Problem statement: Retype, without alteration, the lines of the data listing below, starting at the line that contains "catalogue / barcode: US 39457" and ending at the line that contains "state / province: Tachira", including both of those lines.

(Data listing)
+ + + + +

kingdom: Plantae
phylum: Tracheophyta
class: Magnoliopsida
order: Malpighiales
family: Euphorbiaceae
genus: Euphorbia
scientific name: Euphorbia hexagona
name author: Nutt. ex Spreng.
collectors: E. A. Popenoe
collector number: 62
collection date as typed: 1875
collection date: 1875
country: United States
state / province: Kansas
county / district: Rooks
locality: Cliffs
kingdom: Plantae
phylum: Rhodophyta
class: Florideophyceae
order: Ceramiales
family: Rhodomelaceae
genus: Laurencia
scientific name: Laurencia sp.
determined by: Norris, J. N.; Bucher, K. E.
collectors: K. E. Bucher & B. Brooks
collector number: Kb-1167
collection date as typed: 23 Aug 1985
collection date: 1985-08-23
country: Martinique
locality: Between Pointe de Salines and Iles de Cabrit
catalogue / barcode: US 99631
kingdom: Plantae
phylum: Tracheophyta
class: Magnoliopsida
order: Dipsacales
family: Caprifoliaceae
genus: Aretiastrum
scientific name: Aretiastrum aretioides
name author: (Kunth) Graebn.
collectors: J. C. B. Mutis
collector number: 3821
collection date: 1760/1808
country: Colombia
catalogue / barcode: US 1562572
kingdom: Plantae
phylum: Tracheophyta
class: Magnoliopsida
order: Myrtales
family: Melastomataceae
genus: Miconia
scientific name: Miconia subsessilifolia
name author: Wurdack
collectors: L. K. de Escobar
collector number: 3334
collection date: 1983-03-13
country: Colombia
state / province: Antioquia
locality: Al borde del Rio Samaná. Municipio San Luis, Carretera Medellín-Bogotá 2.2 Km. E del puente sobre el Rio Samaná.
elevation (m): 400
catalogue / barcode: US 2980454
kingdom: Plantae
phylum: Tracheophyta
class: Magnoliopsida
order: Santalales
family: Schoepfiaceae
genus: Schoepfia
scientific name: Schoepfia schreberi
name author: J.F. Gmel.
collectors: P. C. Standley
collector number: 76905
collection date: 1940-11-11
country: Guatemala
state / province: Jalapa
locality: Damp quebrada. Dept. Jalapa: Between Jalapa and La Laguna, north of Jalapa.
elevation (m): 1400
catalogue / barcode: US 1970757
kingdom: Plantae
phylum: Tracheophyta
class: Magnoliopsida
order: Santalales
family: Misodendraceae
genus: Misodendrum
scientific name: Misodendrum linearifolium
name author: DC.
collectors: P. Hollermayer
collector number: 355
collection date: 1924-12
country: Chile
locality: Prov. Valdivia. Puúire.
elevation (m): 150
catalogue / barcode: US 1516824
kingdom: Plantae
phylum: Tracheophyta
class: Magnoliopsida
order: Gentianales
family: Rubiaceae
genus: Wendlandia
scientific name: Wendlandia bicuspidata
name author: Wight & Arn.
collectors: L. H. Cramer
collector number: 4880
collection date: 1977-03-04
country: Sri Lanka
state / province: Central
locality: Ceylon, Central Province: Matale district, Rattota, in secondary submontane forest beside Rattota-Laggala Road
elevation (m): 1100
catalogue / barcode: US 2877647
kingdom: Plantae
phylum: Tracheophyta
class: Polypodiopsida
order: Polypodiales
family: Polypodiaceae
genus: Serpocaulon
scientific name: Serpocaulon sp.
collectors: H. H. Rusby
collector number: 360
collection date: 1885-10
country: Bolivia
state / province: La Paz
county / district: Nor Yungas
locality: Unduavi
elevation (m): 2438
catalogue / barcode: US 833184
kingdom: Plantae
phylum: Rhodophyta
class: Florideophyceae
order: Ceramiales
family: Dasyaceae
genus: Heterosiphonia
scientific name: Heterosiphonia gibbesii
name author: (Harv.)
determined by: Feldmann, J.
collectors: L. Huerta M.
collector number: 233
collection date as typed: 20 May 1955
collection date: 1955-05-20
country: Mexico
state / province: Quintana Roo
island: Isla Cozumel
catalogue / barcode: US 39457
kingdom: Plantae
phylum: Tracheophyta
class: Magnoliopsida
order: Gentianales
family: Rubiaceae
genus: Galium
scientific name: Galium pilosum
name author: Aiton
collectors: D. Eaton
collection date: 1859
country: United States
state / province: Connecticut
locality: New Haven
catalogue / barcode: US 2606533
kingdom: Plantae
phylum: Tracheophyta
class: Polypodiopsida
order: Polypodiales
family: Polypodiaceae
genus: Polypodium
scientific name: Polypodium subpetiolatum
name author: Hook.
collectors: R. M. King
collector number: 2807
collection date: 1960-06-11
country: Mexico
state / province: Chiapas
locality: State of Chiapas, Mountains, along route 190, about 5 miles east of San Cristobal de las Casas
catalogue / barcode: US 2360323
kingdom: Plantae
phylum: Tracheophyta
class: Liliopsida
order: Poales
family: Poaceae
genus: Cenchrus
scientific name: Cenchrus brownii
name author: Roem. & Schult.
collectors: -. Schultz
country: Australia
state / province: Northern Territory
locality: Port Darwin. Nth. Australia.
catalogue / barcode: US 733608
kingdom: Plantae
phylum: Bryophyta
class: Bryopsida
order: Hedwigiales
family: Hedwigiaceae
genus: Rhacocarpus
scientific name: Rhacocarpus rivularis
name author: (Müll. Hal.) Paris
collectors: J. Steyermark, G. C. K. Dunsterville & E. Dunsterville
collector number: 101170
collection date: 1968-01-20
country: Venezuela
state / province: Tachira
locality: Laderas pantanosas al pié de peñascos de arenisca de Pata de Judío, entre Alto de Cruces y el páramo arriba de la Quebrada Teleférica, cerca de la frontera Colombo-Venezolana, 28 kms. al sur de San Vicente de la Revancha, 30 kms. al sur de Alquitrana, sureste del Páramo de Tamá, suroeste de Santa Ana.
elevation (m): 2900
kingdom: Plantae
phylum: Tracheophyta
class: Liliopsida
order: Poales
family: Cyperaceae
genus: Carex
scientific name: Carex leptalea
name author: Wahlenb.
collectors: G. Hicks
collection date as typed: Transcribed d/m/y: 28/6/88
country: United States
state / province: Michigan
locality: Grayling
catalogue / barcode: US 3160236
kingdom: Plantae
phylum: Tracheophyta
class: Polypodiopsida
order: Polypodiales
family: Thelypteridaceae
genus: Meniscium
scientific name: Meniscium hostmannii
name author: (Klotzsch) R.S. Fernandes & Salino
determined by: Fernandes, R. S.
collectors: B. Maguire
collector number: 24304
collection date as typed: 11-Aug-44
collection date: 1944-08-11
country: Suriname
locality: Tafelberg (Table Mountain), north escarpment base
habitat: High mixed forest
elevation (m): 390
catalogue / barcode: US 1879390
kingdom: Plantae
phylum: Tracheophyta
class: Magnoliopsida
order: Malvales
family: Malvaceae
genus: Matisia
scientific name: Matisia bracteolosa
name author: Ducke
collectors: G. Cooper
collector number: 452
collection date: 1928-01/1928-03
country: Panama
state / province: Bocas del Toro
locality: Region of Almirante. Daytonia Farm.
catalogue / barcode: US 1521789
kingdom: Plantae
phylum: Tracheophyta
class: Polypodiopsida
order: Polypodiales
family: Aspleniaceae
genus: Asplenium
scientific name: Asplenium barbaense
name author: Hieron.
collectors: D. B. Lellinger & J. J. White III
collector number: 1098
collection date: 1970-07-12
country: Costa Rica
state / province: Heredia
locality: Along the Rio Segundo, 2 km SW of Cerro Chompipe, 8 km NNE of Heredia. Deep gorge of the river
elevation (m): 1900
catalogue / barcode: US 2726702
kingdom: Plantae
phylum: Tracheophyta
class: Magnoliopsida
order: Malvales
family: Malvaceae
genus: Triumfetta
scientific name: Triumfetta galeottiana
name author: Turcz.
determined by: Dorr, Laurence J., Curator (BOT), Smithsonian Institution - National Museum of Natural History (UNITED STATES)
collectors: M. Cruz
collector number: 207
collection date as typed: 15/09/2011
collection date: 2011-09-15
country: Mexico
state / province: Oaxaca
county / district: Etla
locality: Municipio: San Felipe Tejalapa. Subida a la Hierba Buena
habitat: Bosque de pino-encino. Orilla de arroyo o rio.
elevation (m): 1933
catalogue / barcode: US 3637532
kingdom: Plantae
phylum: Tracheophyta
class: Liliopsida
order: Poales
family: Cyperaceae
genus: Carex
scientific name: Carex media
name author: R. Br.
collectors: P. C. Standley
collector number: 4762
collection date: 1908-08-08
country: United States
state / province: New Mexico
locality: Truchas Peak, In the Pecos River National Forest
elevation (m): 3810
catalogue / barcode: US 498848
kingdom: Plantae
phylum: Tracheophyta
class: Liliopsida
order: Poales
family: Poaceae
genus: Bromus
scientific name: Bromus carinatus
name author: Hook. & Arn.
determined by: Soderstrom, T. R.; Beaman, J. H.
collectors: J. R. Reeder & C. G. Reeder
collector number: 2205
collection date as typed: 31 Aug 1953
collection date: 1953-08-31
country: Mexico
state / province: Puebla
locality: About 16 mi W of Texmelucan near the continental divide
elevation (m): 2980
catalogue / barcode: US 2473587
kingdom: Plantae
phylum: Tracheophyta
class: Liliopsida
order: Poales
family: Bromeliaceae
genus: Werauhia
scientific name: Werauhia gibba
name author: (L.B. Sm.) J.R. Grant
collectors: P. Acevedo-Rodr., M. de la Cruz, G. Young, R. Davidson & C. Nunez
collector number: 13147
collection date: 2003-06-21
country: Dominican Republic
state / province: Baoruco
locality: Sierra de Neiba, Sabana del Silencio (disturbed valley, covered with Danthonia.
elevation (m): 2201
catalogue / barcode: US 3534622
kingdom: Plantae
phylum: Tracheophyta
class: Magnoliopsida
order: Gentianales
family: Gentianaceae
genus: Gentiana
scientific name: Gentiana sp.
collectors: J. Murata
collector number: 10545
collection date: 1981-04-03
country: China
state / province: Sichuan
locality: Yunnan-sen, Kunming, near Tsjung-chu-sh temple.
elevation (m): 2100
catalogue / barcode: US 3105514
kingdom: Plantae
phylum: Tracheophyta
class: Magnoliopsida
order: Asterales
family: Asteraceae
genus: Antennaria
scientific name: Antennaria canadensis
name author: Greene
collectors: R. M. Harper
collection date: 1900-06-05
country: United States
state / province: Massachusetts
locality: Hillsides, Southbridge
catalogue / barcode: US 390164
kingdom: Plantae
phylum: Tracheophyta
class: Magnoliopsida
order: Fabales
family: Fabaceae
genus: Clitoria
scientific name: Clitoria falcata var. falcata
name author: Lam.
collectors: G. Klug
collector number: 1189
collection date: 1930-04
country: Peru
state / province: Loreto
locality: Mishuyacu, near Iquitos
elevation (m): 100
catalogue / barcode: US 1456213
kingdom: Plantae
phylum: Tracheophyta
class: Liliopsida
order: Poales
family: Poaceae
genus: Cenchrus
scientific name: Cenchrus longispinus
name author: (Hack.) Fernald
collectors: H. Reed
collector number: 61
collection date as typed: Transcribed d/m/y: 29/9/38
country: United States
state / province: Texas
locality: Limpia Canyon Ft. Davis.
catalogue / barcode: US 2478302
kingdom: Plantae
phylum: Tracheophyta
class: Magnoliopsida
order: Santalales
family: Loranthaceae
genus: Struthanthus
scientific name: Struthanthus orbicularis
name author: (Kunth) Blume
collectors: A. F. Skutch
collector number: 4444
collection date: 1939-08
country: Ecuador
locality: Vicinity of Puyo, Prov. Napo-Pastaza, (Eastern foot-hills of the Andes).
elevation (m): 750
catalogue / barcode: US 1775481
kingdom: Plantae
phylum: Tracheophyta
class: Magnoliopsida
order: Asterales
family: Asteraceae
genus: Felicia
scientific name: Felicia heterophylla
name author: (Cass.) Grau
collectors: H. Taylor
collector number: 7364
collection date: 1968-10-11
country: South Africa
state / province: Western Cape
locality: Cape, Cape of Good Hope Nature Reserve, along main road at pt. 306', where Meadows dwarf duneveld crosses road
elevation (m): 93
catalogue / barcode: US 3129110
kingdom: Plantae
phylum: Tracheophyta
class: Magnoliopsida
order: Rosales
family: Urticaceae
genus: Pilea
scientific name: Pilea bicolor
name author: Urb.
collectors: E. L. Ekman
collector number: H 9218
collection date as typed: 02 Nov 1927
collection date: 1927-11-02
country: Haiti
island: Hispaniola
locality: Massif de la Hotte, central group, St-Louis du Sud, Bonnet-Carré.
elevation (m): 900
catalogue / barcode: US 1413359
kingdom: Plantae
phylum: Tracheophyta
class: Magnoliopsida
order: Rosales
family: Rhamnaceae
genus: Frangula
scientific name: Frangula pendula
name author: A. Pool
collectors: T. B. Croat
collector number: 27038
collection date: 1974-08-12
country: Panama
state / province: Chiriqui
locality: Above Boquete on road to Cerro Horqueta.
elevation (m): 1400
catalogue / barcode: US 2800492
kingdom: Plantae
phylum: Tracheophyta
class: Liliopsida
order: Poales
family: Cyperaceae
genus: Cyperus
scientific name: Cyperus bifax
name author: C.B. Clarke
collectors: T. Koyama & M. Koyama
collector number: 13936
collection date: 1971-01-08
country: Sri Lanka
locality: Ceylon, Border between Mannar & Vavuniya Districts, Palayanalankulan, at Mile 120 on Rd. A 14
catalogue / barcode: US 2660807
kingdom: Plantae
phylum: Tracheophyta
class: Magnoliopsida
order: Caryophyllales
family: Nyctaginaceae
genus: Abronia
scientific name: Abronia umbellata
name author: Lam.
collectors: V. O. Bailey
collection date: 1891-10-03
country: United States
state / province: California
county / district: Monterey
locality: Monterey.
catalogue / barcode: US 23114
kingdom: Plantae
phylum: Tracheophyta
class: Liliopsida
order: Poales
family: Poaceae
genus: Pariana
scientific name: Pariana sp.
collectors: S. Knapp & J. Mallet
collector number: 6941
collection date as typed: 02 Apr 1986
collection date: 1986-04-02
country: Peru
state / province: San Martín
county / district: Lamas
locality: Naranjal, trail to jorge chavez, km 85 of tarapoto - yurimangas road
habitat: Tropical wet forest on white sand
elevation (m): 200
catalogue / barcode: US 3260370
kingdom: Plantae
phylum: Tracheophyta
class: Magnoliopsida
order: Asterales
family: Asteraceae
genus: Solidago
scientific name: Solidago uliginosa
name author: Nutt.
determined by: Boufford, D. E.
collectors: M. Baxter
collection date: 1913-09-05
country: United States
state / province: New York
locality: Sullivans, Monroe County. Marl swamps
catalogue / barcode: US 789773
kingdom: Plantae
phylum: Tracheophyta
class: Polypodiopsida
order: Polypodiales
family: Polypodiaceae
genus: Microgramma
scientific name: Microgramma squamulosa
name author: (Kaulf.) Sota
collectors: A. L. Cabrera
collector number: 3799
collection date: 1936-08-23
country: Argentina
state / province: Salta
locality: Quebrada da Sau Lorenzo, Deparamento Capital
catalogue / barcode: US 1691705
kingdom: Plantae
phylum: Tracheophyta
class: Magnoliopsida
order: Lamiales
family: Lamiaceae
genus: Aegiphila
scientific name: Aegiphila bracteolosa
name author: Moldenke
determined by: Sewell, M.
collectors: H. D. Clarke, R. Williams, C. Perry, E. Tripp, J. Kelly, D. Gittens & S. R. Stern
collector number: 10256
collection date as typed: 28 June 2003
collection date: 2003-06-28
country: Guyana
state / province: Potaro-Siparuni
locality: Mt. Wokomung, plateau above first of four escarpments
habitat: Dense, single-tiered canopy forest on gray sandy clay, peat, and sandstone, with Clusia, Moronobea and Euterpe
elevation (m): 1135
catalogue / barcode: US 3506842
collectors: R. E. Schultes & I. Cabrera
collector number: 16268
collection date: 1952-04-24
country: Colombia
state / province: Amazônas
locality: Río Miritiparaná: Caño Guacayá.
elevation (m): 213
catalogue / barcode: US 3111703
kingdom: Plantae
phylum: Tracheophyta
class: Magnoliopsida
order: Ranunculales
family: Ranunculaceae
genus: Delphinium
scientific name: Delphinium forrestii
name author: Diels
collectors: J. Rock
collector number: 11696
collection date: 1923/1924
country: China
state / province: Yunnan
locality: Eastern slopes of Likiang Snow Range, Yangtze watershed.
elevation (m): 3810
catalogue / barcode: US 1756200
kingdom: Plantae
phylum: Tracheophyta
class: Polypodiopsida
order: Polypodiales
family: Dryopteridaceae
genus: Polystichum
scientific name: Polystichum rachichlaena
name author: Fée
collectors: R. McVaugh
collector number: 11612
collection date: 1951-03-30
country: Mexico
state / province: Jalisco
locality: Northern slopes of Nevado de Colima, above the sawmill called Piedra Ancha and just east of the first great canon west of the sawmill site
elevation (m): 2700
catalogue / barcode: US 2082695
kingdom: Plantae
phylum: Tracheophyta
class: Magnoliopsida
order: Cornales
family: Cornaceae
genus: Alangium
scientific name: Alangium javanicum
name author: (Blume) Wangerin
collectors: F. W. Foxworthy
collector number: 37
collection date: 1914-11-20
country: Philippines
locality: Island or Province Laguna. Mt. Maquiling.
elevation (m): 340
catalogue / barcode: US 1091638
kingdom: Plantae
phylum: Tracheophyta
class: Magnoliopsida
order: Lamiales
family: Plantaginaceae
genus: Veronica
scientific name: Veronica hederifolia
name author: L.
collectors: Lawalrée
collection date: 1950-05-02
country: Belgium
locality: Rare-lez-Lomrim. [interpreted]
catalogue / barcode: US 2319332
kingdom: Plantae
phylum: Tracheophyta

+ + + + +

Reply:
catalogue / barcode: US 39457
kingdom: Plantae
phylum: Tracheophyta
class: Magnoliopsida
order: Gentianales
family: Rubiaceae
genus: Galium
scientific name: Galium pilosum
name author: Aiton
collectors: D. Eaton
collection date: 1859
country: United States
state / province: Connecticut
locality: New Haven
catalogue / barcode: US 2606533
kingdom: Plantae
phylum: Tracheophyta
class: Polypodiopsida
order: Polypodiales
family: Polypodiaceae
genus: Polypodium
scientific name: Polypodium subpetiolatum
name author: Hook.
collectors: R. M. King
collector number: 2807
collection date: 1960-06-11
country: Mexico
state / province: Chiapas
locality: State of Chiapas, Mountains, along route 190, about 5 miles east of San Cristobal de las Casas
catalogue / barcode: US 2360323
kingdom: Plantae
phylum: Tracheophyta
class: Liliopsida
order: Poales
family: Poaceae
genus: Cenchrus
scientific name: Cenchrus brownii
name author: Roem. & Schult.
collectors: -. Schultz
country: Australia
state / province: Northern Territory
locality: Port Darwin. Nth. Australia.
catalogue / barcode: US 733608
kingdom: Plantae
phylum: Bryophyta
class: Bryopsida
order: Hedwigiales
family: Hedwigiaceae
genus: Rhacocarpus
scientific name: Rhacocarpus rivularis
name author: (Müll. Hal.) Paris
collectors: J. Steyermark, G. C. K. Dunsterville & E. Dunsterville
collector number: 101170
collection date: 1968-01-20
country: Venezuela
state / province: Tachira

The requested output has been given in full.